Case Summary: Brooks v Nand
Defence + Indemnity
Advance payments payable by a Defendant’s auto insurer under the Fair Practices Regulation are not payable by an underinsured driver, nor are they payable by the Plaintiff’s own SEF 44 Endorsement or the Motor Vehicle Accident Claims fund.
Brooks v Nand, 2019 ABQB 861, per Dunlop, J.
Facts + Issues
The Plaintiff Brooks tried to stop Bhamra from stealing Brooks’ car and, in so doing, pulled Bhamra from his vehicle. While Brooks was doing that Brooks was hit by a stolen vehicle operated by the Defendant Nand, suffering injuries. Brooks sought indemnity from his own insurer under his SEF 44 Endorsement. The Administrator of the Motor Vehicle Accident Claims Fund defended Nand, who had been noted in default.
Brooks applied for an advance payment from Nand, notwithstanding that Nand was uninsured based on “the equity of the Court”. He relied on an Affidavit to the effect that he was “in dire need of funds”. He had not worked for four years since the accident and had moved into his mother’s basement.
HELD: For the Defendant; application dismissed.
The Court held that an advance was not payable by an uninsured driver.
- It was common ground that the legislation regarding advance payments, the Fair Practices Regulation, AR 128/ 2001 was inapplicable in that it provides for injured plaintiffs to seek an advance from the at-fault driver’s insurer.
- The Court rejected the proposition that the wording of the Regulation creates an inequity by allowing for advances to be sought from the insurer of insured drivers but not from uninsured drivers themselves. The Court, expressly sympathetic to the Plaintiff’s position held that “[t]here may be an unintended gap created by the wording of the Insurance Act, the Fair Practices Regulation, the Motor Vehicle Accident Claims Act and, possibly the SEF 44” but “on the other hand it may be an intentional gap” (para. 7). The Court held that this was for the Legislature to address.
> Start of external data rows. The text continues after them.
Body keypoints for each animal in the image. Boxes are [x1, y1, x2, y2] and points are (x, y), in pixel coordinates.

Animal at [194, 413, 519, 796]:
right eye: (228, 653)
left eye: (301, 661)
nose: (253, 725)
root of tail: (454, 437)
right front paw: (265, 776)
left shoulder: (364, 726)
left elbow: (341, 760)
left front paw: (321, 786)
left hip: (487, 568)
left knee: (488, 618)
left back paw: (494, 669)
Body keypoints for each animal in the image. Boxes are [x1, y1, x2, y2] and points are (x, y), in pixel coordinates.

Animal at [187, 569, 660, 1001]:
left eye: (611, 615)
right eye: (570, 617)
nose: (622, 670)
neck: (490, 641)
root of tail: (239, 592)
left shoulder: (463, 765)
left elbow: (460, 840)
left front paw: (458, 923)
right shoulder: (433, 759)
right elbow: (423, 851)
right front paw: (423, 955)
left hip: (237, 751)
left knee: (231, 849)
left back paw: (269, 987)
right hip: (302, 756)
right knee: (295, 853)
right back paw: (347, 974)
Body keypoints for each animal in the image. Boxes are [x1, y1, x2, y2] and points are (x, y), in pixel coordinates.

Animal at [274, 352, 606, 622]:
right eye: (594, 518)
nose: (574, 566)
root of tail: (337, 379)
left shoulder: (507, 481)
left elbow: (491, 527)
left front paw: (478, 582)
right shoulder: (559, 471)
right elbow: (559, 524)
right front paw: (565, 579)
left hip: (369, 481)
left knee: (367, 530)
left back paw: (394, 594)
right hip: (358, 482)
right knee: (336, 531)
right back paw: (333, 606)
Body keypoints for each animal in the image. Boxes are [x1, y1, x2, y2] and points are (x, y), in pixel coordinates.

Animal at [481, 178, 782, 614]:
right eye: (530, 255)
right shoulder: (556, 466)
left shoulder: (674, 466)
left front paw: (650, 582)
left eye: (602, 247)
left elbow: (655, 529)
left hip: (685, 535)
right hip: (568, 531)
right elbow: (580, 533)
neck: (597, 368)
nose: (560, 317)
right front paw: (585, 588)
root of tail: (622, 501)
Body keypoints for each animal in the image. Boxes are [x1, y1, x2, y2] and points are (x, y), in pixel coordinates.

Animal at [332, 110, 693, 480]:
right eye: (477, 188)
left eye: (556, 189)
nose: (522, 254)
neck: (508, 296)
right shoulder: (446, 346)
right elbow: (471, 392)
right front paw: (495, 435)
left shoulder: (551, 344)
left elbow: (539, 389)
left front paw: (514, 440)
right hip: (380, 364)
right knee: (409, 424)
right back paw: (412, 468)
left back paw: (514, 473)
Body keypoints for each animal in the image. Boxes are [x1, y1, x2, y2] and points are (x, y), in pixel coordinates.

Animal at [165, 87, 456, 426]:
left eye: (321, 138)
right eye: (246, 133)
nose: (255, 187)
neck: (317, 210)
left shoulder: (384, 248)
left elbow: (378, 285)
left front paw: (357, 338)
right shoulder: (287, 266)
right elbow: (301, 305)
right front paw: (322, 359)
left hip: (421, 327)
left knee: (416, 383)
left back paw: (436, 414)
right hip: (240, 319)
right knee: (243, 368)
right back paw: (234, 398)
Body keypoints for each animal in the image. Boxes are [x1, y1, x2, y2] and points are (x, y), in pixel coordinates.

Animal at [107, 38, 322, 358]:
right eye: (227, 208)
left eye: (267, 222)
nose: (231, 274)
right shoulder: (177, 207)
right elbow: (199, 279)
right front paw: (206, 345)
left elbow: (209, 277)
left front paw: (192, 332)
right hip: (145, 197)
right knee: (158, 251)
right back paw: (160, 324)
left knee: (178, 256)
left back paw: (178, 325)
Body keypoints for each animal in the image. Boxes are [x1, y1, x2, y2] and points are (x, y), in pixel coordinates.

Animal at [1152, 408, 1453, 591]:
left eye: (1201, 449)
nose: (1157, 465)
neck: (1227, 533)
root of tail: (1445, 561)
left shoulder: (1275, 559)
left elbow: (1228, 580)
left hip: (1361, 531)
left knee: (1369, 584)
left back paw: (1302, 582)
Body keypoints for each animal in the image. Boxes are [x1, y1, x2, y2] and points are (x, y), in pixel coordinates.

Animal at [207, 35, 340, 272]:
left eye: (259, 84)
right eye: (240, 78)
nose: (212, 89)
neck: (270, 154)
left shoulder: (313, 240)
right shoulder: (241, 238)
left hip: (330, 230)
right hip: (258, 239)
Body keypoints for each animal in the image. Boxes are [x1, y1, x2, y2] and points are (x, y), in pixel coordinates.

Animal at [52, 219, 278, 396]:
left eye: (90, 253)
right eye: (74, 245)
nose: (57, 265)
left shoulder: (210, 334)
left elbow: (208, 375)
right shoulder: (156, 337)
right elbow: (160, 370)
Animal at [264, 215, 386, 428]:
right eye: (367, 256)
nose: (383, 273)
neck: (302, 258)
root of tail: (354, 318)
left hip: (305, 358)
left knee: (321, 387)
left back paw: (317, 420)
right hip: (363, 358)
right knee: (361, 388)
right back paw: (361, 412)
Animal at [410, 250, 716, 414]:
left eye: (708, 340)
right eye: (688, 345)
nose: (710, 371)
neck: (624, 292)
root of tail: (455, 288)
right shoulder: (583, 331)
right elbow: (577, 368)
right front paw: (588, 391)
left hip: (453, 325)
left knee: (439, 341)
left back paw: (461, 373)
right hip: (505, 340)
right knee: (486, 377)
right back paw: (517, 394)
Furthermore, the Court held that an advance under the Regulation was not payable by Brooks’ SEF 44 insurer or the Fund:
 Mr. Brooks bases his claim for an advance payment on “the equity of the court”. His counsel acknowledges that section 5.6 of the Fair Practices Regulation, AR128/2001, which enables the Court to order advance payments from a defendant’s insurer in a motor vehicle liability claim, does not apply because Wawanesa is Mr. Brooks’ SEF 44 insurer, and not the insurer of one of the defendants. The Administrator filed a Statement of Defence on behalf of Mr. Nand, but section 5.6 does not apply to the Administrator because the Administrator is not Mr. Nand’s insurer.